ABSTRACT: The search for cytotoxic agents from marine natural products ultimately led to the production of eribulin, which is a synthetic macrocyclic ketone analog of halichondrin B. Eribulin binds to tubulin to induce mitotic arrest and gained approval in Japan in May 2010; it was approved by the US Food and Drug Administration in November 2010 and the European Medicines Agency in March 2011 and was reimbursed by the Taiwan National Health Insurance in December 2014 for patients with metastatic breast cancer who had received at least one anthracycline and one taxane. The recommended regimen for eribulin mesylate comprises intravenous administration of 1.4 mg/m2 (equivalent to 1.23 mg/m2 eribulin) over two to five minutes on days 1 and 8 of a three-week cycle. Since 2011, various clinical investigations of eribulin monotherapy with dose or schedule modifications, combined use with other antineoplastic therapeutics, or head-to-head comparisons with specific agents have been performed in the management of advanced breast cancer. Ethnic-specific data from Japan and Korea indicate higher rates (>85%) of grade 3 or 4 neutropenia. Some anecdotal evidence suggests that eribulin can shrink brain and retinal metastases, which warrants further detailed studies. In this review, current observations of the effects of eribulin monotherapy are summarized and eribulin-backbone combination (bio-) chemotherapy is investigated.
KEYWORDS: eribulin, metastatic breast cancer, triple-negative breast cancer, chemotherapy, medical oncology
CITATION: Kok. Eribulin in the Management of Advanced Breast Cancer: Implications of Current Research Findings. Breast Cancer: Basic and Clinical Research 2015:9 109–115 doi:10.4137/BCBCR.S32787.
RECEIVED: October 20, 2015. RESUBMITTED: November 22, 2015. ACCEPTED FOR PUBLICATION: November 24, 2015.
ACADEMIC EDITOR: Goberdhan P. Dimri, Editor in Chief
PEER REVIEW: Four peer reviewers contributed to the peer review report. Reviewers’ reports totaled 1246 words, excluding any confidential comments to the academic editor.
FUNDING: Author discloses no external funding sources.
COMPETING INTERESTS: Author discloses no potential conflicts of interest. COPYRIGHT: © the authors, publisher and licensee Libertas Academica Limited. This is an open-access article distributed under the terms of the Creative Commons CC-BY-NC 3.0 License.
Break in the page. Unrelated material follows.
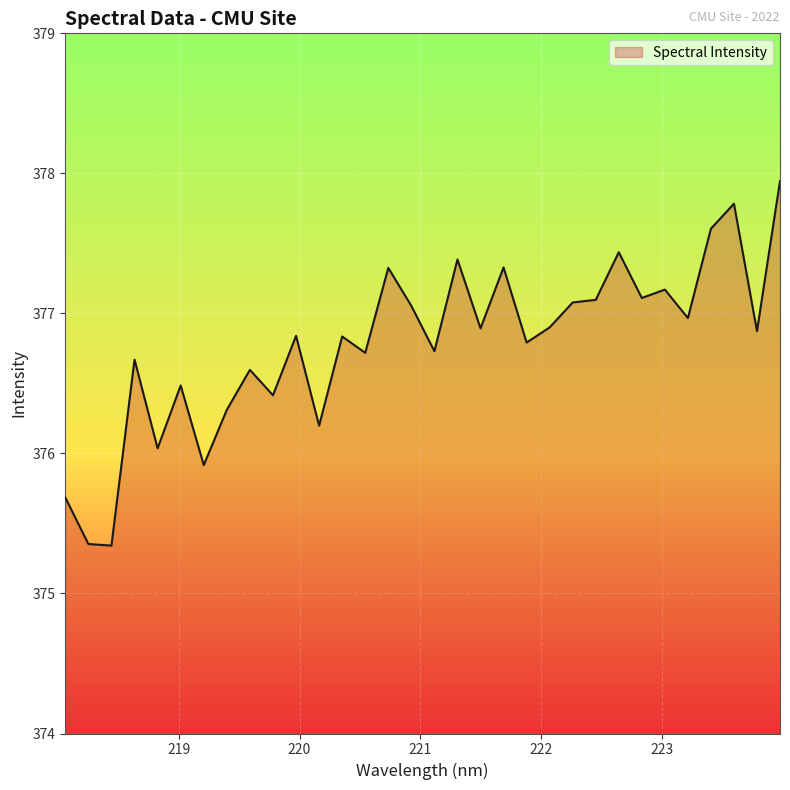

What is the smallest value displayed?

375.3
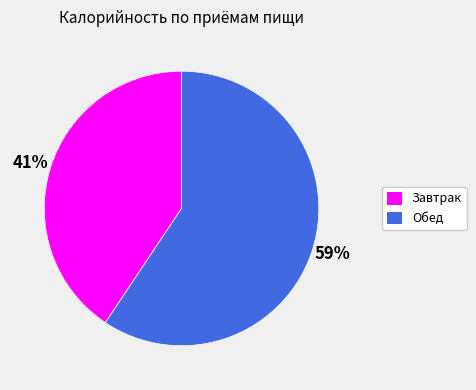

To the nearest percent, what percentage of the pie is Обед?

59%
CORRESPONDENCE: [email protected] Paper subject to independent expert blind peer review. All editorial decisions made by independent academic editor. Upon submission manuscript was subject to anti-plagiarism scanning. Prior to publication all authors have given signed confirmation of agreement to article publication and compliance with all applicable ethical and legal requirements, including the accuracy of author and contributor information, disclosure of competing interests and funding sources, compliance with ethical requirements relating to human and animal study participants, and compliance with any copyright requirements of third parties. This journal is a member of the Committee on Publication Ethics (COPE). Provenance: the author was invited to submit this paper.
Published by Libertas Academica.
Extensive research has been performed to isolate candidate new-generation antineoplastic cytotoxic drugs from marine natural products, including sponges and sea squirts.1,2 Among numerous sponge-derived cytotoxic compounds, only cytarabine and eribulin have received approval for clinical use. Although the former drug has been extensively used for the treatment of hematologic malignancies for decades, eribulin only gained approval in Japan in May 2010;3 it was approved by the US Food and Drug Administration (FDA) in November 20104 and the European Medicines Agency (EMA) in March 2011.5 The drug has only been reimbursed by the Taiwan National Health Insurance since December 2014 for patients with locally advanced or metastatic breast cancer who had received at least an anthracycline and a taxane.
Eribulin is a completely synthetic macrocyclic ketone analog of halichondrin B, which was initially isolated from the Japanese sponge Halichondria okadai in 1986 by Uemura and Hirata.6 In 1991, Pettit et al subsequently reported the isolation of halichondrin B from the Western Pacific marine sponge Axinella sp.7 Eribulin binds to tubulin and microtubules, inducing mitotic arrest and cell death. Moreover, eribulin exhibited growth inhibitory effects on stem cells (CD44/CD24/epithelial cell adhesion molecule) of both estrogen receptor (ER)-positive and ER-negative cell lines,8 warranting further research into these anticancer stem cell properties.
During the past four years, the therapeutic effects and adversities of eribulin monotherapy and eribulin-based combination therapies have been investigated in numerous studies. Hitherto, the purpose of this review is to assimilate all the relevant information from this literature to form the background knowledge for the incorporation of this agent into the current anti-breast cancer armamentarium.